There are already plenty of obstacles built into the process of seeking a job. The interview process is daunting enough but to get there, you must first find an opportunity, avail yourself and get an invitation. By the way, I really laugh with incredulity when people tell me they know what to do and how to find a job and interview. When, actually, the majority of people haven’t a clue but after 5 minutes with me, they are suddenly freaked out because until then, they didn’t know what they didn’t know – and this includes senior-level professionals who think they know it all. But as I said, you first have to find and then you have to inquire and apply for the opportunity. However, there is more than one way to do this although the gate-keepers would tell you otherwise; my advice if you are serious – ignore them.

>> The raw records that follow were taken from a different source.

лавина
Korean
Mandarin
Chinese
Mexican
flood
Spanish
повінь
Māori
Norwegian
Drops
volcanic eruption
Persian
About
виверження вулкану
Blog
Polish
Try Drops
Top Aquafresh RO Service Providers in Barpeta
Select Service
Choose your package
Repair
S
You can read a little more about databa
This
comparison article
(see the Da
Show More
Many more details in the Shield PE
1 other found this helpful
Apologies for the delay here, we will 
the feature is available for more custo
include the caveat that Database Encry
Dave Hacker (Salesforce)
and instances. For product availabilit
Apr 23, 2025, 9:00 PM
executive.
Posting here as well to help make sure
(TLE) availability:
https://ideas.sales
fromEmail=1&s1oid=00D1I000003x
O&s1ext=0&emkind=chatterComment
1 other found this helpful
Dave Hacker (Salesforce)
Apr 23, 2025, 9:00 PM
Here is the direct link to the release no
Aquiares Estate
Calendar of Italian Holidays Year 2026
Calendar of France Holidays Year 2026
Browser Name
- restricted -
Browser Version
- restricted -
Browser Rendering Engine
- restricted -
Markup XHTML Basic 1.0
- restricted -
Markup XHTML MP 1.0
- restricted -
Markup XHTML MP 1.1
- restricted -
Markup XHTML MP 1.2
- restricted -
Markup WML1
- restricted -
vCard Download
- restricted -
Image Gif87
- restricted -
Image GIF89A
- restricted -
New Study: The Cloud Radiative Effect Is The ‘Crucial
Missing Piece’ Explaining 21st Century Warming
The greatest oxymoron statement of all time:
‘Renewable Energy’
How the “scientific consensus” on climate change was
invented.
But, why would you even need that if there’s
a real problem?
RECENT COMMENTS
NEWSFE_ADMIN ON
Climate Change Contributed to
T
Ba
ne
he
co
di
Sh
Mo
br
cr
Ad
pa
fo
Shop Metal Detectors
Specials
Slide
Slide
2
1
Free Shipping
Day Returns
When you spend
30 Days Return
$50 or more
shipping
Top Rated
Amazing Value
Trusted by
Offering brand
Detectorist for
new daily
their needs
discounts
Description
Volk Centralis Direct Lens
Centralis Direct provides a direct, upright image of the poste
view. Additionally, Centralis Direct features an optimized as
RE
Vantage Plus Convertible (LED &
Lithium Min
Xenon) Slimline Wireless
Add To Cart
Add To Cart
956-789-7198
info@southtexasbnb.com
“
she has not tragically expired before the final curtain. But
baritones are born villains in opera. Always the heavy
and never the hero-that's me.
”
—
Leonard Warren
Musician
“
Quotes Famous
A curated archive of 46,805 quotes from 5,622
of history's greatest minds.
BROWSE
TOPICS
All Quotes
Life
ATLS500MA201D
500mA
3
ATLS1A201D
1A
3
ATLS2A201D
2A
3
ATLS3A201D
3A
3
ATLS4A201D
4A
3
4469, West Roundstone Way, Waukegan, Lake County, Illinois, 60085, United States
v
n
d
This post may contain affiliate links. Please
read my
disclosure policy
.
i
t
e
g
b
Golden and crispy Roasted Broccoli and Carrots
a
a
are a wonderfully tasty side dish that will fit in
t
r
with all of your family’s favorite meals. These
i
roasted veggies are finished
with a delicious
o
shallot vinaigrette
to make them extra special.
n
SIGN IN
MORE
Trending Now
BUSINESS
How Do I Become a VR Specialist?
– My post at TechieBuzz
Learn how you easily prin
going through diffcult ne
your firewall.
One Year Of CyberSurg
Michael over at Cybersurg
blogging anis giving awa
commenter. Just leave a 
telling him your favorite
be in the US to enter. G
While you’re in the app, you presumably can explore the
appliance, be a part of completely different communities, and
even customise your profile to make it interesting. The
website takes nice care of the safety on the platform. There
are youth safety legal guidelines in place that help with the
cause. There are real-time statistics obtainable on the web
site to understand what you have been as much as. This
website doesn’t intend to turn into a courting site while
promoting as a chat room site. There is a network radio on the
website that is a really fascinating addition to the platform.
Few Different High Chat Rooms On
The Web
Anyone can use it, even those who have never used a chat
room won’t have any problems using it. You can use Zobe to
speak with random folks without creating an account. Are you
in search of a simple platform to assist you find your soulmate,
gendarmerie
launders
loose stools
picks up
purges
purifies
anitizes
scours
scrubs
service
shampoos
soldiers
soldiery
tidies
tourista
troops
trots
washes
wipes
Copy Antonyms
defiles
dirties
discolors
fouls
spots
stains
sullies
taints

We’ve all been conditioned to be the same and behave the same but, I have to tell you, following these faux rules is counter-productive to your efforts. Innovation and to be innovative requires rejection of convention. When you want to help yourself, aside from professional conduct and behavior, there are no rules and you are limited only by the processes imposed by others. It’s the same for anyone involved in business development activities. Rules are for sheep, and when I encounter those who are not decision-makers but, rather process-obsessed administrators who haven’t an ounce of interest in my pursuits – or yours, I swat their processes aside and circumvent them, as you would with any obstacle that lay in your path. This, folks, is what goal-oriented people do and so, too, do the very people who stand in your way, when it suits them - their rules are only, for you. 
When you encounter someone who may view your efforts dimly because you don’t conform, be polite, suggest you didn’t know, apologize if you choose to, feign contrition if you must, then choose a slightly different course toward the same goal. It is only after all means and options available to you have been closed will you shift to activities elsewhere. If you so choose, go back after the dust settles and try again. Think like a Sapper (originally a French term that described those who dug beneath fortress walls to affect their collapse in order to penetrate the defenses to gain entry).
You are the captain of your fate and, in reality, limited only by your own imagination. Trust me, there are still many managers who find it refreshing to encounter people who buck convention and if you have the option, these are the people you want to find and work for. And no, it’s not easy but is anything worthy of getting easy to obtain?